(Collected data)

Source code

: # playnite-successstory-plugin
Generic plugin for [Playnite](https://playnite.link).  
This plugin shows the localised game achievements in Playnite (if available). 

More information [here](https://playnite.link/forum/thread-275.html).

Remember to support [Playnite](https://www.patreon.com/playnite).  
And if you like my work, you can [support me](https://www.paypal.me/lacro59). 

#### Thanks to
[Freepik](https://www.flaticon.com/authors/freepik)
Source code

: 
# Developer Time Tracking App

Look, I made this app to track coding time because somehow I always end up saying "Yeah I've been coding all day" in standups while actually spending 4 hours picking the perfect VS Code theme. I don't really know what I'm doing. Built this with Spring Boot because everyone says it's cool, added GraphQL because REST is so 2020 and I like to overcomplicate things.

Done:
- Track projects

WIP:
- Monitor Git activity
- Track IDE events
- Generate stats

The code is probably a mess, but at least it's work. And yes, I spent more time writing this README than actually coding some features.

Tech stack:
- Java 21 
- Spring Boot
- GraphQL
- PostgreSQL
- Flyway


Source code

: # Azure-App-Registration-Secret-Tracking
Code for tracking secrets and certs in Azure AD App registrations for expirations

## DIRECTIVE
Begin with the line that contains "Look, I made" and quote each line after it exactly, stopping after the last line of the data.

## EXPECTED ANSWER
Look, I made this app to track coding time because somehow I always end up saying "Yeah I've been coding all day" in standups while actually spending 4 hours picking the perfect VS Code theme. I don't really know what I'm doing. Built this with Spring Boot because everyone says it's cool, added GraphQL because REST is so 2020 and I like to overcomplicate things.

Done:
- Track projects

WIP:
- Monitor Git activity
- Track IDE events
- Generate stats

The code is probably a mess, but at least it's work. And yes, I spent more time writing this README than actually coding some features.

Tech stack:
- Java 21 
- Spring Boot
- GraphQL
- PostgreSQL
- Flyway


Source code

: # Azure-App-Registration-Secret-Tracking
Code for tracking secrets and certs in Azure AD App registrations for expirations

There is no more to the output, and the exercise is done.